Howard was away for ten days every couple of months. The rest of the time we were just an ordinary family. All the kids knew was that he had a travel business which is why we travelled so much. By that stage I had three children – Amber, Golly and a new baby, Patrick.

It became increasingly obvious that Howard was going to get caught because we were told by a friend of ours, an American called Tom, that he was being investigated by the US law-enforcement agencies. We still don’t know exactly who Tom was working for. He claimed he was with the CIA and with the DEA [Drug Enforcement Administration] and he showed us documents showing they were following Howard.
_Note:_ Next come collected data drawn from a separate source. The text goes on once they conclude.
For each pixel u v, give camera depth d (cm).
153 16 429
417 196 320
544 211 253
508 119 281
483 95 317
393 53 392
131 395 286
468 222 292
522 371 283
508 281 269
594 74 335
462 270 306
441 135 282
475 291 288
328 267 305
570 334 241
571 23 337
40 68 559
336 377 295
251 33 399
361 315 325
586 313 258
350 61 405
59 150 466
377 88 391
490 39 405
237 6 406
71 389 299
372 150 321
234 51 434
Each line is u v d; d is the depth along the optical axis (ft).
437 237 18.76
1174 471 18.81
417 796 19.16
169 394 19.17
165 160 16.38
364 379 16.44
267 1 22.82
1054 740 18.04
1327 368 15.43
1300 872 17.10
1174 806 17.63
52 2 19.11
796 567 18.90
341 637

They were going to make him out to be the biggest dope dealer in the world and then bust him and bust me too, Tom told us.

He told Howard: ‘You’re at the centre of this investigation. This is what they’re doing.’ Then he said: ‘They’re going to arrest Judy as well.’ But Howard just wouldn’t believe it. He said, ‘They can’t do that. She hasn’t done anything.’

He kept this denial up in the face of all the mounting evidence. He just couldn’t admit any chance of being caught. I was with him when Tom came and knocked on our door with all this paperwork and showed it to us both. It completely freaked me. They were very official papers and the amount of information and details they contained was phenomenal. But I still couldn’t get Howard to stop what he was doing. What could I do? Walking out wouldn’t have saved me. The American authorities didn’t have any evidence against me, but they were determined to get me on any pretext. The first piece of paper I saw accused me of racketeering dope since 1970 or something – when I was fifteen!

The truth is that the things I did do, like couriering hundreds of thousands of pounds of cash around for Howard – all happened before the children were born. There were two different stages in our life together: me actively being naughty and me wanting to be straight because of the kids.

In the new film they’ve made about us, they have me travelling on a false passport with Myfanwy (Howard’s daughter from his relationship with Rosie) who, in the film, they’ve made into my daughter. I said, ‘I really object to this because I never travelled on a false passport with the children.’ They said, ‘Well, we’ll cut Myfanwy out altogether then.’ I said, ‘You can’t do that.’ So they left that bit in, but it’s completely inaccurate. Once the kids were born, I kept my head down and toed the line completely, which was why it seemed ludicrous that the Americans might be out to get me.

Tom showed us the documents about Howard and me being investigated about two years before we were actually arrested. After that, whenever we heard from him, my name never came up. It was just Howard who was mentioned. Howard kept thinking that by paying Tom more and more money he could keep them away. I didn’t trust Tom and thought he was just taking the money off Howard. Howard wouldn’t have it. Tom wouldn’t do that to him.

The problem is, Howard is completely narcissistic (although at the time I failed to recognise it). He thought no one would ever grass him up and no one would ever catch him out. He really believed he would never be caught, so even knowing that he was being watched, he still carried on making deals.

He had made friends with the infamous Lord Moyni-han in the Philippines. Even though he was told that Moynihan was secretly working for the DEA, Howard carried on dealing with him. How crazy is that? That’s what I mean about him being an egotist. He simply couldn’t believe he was being set up. Howard even sent Moynihan over to see my brother Patrick in Miami to talk about money laundering. Patrick hadn’t been involved in anything dodgy for years but that’s what led to his arrest and to all of us being arrested because, before that, Craig Lovato – the DEA agent who had made it a personal crusade to hunt Howard down – couldn’t get any state to bring the charges against us. They had to find a crime in a particular state. By Moyni-han being introduced to Patrick, it gave them the evidence they needed to bring charges in a Florida courtroom. I have never been able to understand why Howard put Moynihan in touch with Patrick and never said ‘Oh, by the way he’s working for the DEA’.